*** Opening of SOURCE DATA ***

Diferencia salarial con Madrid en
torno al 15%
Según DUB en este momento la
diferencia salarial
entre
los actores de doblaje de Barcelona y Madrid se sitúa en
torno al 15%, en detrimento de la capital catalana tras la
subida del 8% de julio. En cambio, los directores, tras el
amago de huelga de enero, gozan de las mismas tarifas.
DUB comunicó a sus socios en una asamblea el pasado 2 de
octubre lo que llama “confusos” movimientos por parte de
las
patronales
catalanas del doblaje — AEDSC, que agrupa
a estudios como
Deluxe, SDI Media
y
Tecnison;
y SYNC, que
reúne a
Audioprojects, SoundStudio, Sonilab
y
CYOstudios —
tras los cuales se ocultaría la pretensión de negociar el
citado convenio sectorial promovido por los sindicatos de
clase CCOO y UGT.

*** Close of SOURCE DATA ***

▸ ACTIVITY: The answer should reproduce all of the data without any alteration.

▸ PROBLEM SOLUTION:
Diferencia salarial con Madrid en
torno al 15%
Según DUB en este momento la
diferencia salarial
entre
los actores de doblaje de Barcelona y Madrid se sitúa en
torno al 15%, en detrimento de la capital catalana tras la
subida del 8% de julio. En cambio, los directores, tras el
amago de huelga de enero, gozan de las mismas tarifas.
DUB comunicó a sus socios en una asamblea el pasado 2 de
octubre lo que llama “confusos” movimientos por parte de
las
patronales
catalanas del doblaje — AEDSC, que agrupa
a estudios como
Deluxe, SDI Media
y
Tecnison;
y SYNC, que
reúne a
Audioprojects, SoundStudio, Sonilab
y
CYOstudios —
tras los cuales se ocultaría la pretensión de negociar el
citado convenio sectorial promovido por los sindicatos de
clase CCOO y UGT.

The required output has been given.